The next few years were tough. There were several jobs along the way. While working as a paralegal, she asked herself the tough question: Is this how I want to keep living my life?

The answer was a resounding no, so once her daughter was old enough to go to school, Reneau decided to do the same. At 25, the single mother reinvented herself. She applied to Riverside School of Professional Nursing in Newport News, Virginia. In 1993, she graduated as a registered nurse with a job working in the ICU at Riverside Regional Medical Center.

“When you’re the newbie, you get the night shift,” she recalls of that first nursing job. “And part of my duties was to bathe the patients. I know it sounds weird, but it was actually something I loved because I felt like that was where I could give some tenderness. I could be gentle. That’s a very vulnerable time for people. It just reinforced that I was doing something I loved.”

Changing perspectives

Though her surroundings changed many times in the decades that followed, her career path did not deviate. There was another daughter. A stint back in Germany. A son. A move to San Antonio. 

It was there, in Texas, that she shifted from working in the ICU to the ER.

What stuck with her the most from that time was the undocumented immigrants who came in desperate, sick and oftentimes unable to communicate. 

“That really gave me an insight into what it’s like to live like that,” she said. “I held a baby who almost died in my arms from meningitis. The mom couldn’t speak English, but she trusted me to take care of her child. That job was a good reminder that nursing is an awesome profession.”

In 2004, she moved to Hawaii. While working in Oahu, she went to school at night and earned her Master of Science in nursing. 

“Believe it or not,” she said, “that was my first traditional university setting. It was incredible. I said to myself, ‘One day I’m going to be a professor, and I’m going to work on campus until they roll me out.’” 

casual photo of large family sitting on a couch 
Reneau and her sister flank her father.

Triumph over tragedy

Two years later, she was back in Germany. While there, she earned her Master of Nursing degree. For the next eight years, Reneau worked on a military base in Heidelberg, Germany, until the prospect of being closer to her kids and grandkids – many of whom were back in the U.S. – brought her back. This time, she landed in Charleston. 

Marcelaine Reneau and her mother standing in her living room 
Reneau with her mother celebrating her Ph.D.

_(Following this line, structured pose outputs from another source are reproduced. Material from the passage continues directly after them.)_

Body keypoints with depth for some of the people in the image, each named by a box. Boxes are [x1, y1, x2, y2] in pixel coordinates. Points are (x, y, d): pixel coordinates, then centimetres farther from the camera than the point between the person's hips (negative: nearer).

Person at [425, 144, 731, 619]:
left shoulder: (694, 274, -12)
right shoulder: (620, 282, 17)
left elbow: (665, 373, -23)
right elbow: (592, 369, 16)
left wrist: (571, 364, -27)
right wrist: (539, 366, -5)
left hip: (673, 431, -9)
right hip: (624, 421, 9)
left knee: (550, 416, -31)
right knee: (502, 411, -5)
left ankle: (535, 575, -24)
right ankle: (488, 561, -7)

While working at the VA hospital, she decided to try for her Ph.D., in the hopes of finally landing that teaching position she had dreamed of since leaving Hawaii. She was accepted into MUSC’s College of Nursing program. Less than one year into the three-year program, she received that fateful call about her daughter’s death. 

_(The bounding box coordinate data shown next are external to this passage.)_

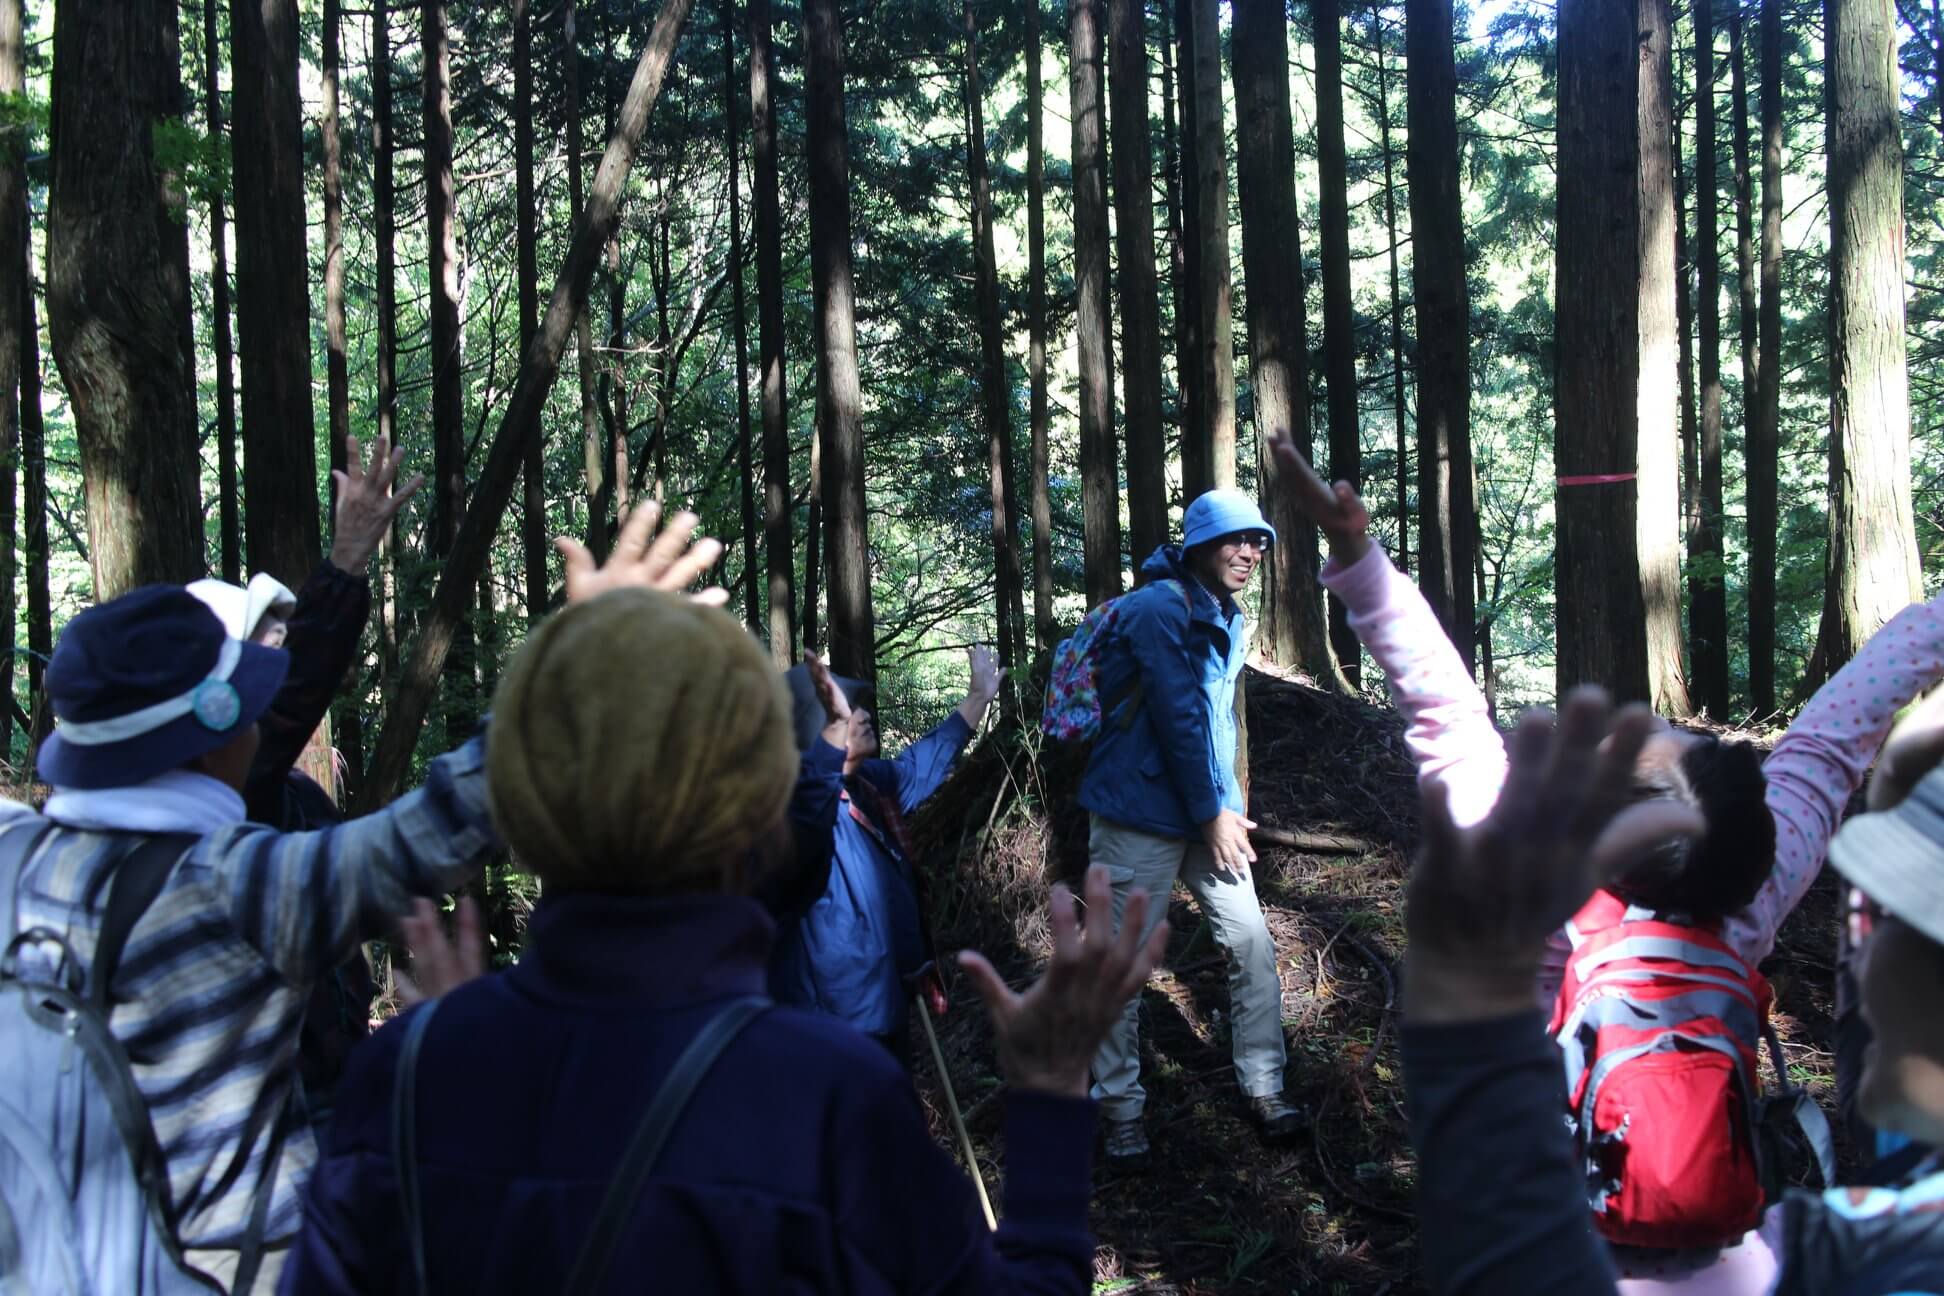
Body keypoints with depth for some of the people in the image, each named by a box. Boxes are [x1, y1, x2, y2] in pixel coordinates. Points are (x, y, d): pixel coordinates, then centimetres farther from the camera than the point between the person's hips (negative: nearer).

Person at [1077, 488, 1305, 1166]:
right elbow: (1178, 717, -17)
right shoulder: (1160, 607, -16)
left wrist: (1228, 805, 12)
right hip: (1141, 819, -8)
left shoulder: (1227, 619, 12)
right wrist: (1212, 814, -13)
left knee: (1252, 945, 4)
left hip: (1211, 813, 8)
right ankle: (1121, 1107, 13)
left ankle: (1263, 1086, 17)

“It was a nightmare,” she said. 

Though she was shattered emotionally, by some miracle, her schoolwork didn’t suffer. She toughed it out and continued her studies without taking any time off. 

“A tragedy like that can ruin a person. Tear a family apart. But I did some serious counseling because I wasn’t going to let that happen,” she said. “I needed to be able to function and be a good mom to my other kids.”

It took time, but about a year and a half later, Reneau felt as though she had finally gotten back the compassion that helped her be a successful nurse in the first place.

This month, Reneau will join 127 students receiving various degrees from the College of Nursing. She also recently accepted a job as an instructor at MUSC, teaching in the very college she’s receiving her diploma from. 

“Now I’ve got that job they’re going to have to pry away from me,” she said. “I guess you could say I’ve finally achieved my goal.”